Speyburn isn’t that well known here in the United States, and those that do know it generally regard it as a great value pour.  The whisky coming from Speyburn is a light Highland style, so don’t look for huge peat or sherry notes here.  Their standard whisky portfolio consists of a 10-year-old whisky and two NAS whiskies, Bradan Orach and Arranta Casks.  I’ve seen the 10-year-old on the shelves of stores that have a decent whisky selection, so it’s readily available.
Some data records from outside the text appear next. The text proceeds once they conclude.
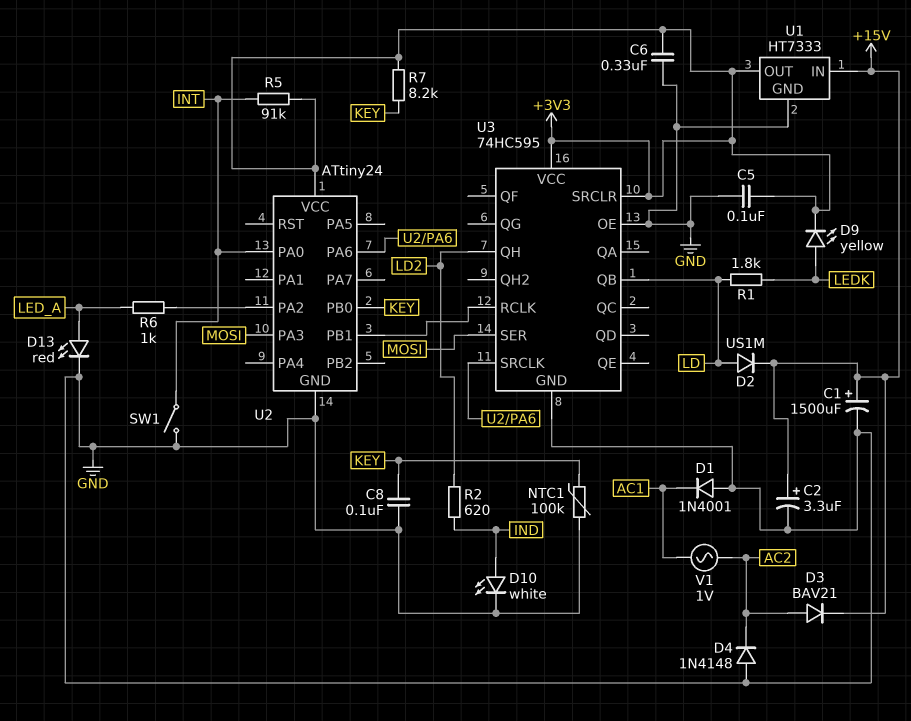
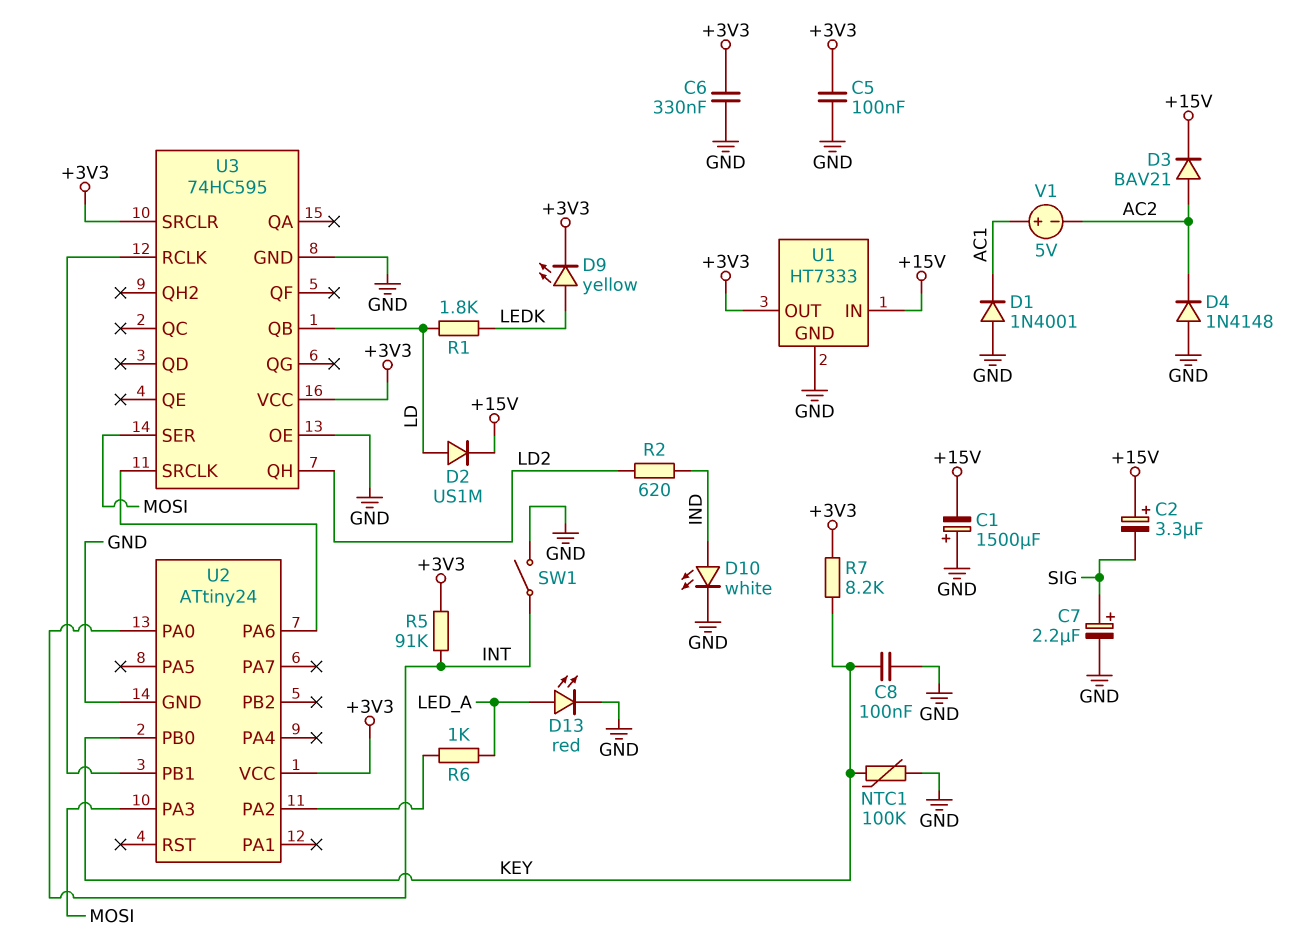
C1: 1500uF (plus +15V, minus GND) -> 1500uF (plus GND, minus +15V)
C2: 3.3uF (plus +15V, minus GND) -> 3.3uF (plus +15V, minus SIG)
C7: none -> 2.2uF (plus SIG, minus GND)
V1: AC 1V (AC1, AC2) -> 5V (plus AC1, minus AC2)

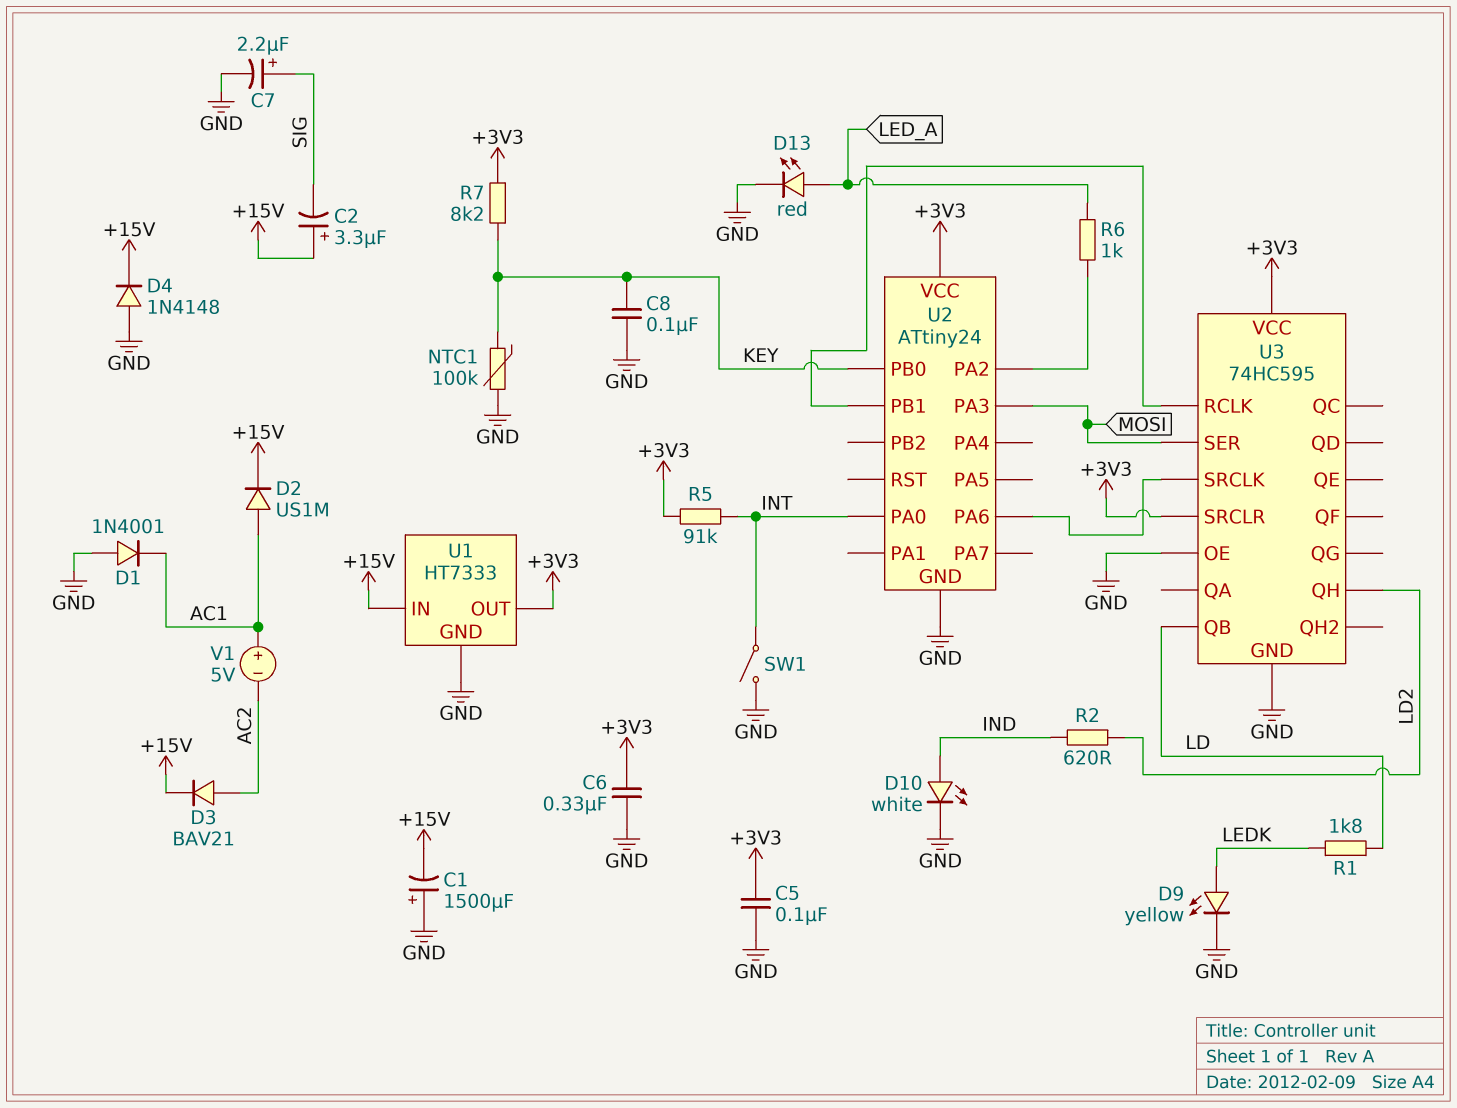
D2: diode US1M (A LD, K +15V) -> diode US1M (A AC1, K +15V)
D4: diode 1N4148 (A GND, K AC2) -> diode 1N4148 (A GND, K +15V)
D9: LED yellow (A LEDK, K +3V3) -> LED yellow (A LEDK, K GND)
It is a blend of American Oak ex-bourbon and ex-sherry casks.  Bradan Orach, Gaelic for “Golden Salmon”, is Speyburn’s entry level malt.  It is matured in ex-bourbon casks.  The U.S. exclusive Arranta Casks matures in first fill ex-bourbon casks.  

Speyburn 10-year-old is one of the best selling single malts in the world.  At some point it was a top ten selling malt, which may still be the case.  It’s bottled slightly above minimum at 43% abv.  My very first nosing reminded me of a less sweet Glenmorangie 10-year-old.  Both whiskies are delicate in style.  Speyburn 10yo features lightly-sweetened malt, slighty creamy caramel and a floral note.  There is also hints of sweet nectarine and spice.   On the palate, honeyed malt is complimented by hints of candied orange peel, stewed pear, pie crust, and vanilla.  The finish is a touch on the dry, slightly oaky side, and doesn’t stick around long.  Very much a light, clean whisky, and at about $25 a bottle, it’s a great value to boot!  8/10

Exclusive to the U.S. market is Speyburn Arranta Casks.  Like I mentioned before, this whisky has matured in first fill ex-bourbon barrels.  It carries no age statement, but features an even higher abv than the 10yo at 46%.  It’s priced about $40 a bottle. Those first fill ex-bourbon casks really mold the character of this release.  The nose is full of classic bourbon notes of toffee, vanilla and charred oak.  Some honeyed malt also shows through, but the richness is cut with grapefruit.  Otherwise, it’s less fruity than the 10yo.  Arranta Casks keeps a crisp flavor profile, probably due to it’s probable young age.  However, it wears its “no age statement” proudly.  A foundation of vanilla, caramel and sweet & buttery malt is supplemented by short waves of lightly-brewed green tea, orange peel, and oak spice.  That spice carries through to the medium-long, slightly dry finish.  I like this as much as I like the 10yo, albeit for different reasons.  It’s a touch drier, less fruity, and the higher proof will stand up to cocktails.  8/10

The entry level malt in Speyburn’s portfolio is the $20 Bradan Orach, another NAS whisky.  If Arranta Casks utilizes only first fill bourbon casks, my guess is there is mostly second and third fill casks here.  Brandan Orach is bottled at 40% abv and is the cheapest of the bunch.  Compared to the other two entries, this one is a bit of a disappointment.  The nose reveals a very young whisky, with sharp “green” malt, rubbing alcohol, light caramel and ripe apple.  On the palate, spiced apple, honey, and a tart citrus note slightly help mask the young malt.  The medium finish is a little sweet and mostly clean.  Rather okay-ish and without character.  With the 10 year old being such a nice whisky at a mere $5 upgrade, I see no reason to reach for Bradan Orach.  5/10

Thanks to Speyburn for the generous samples!  As always, all thoughts and opinions are my own.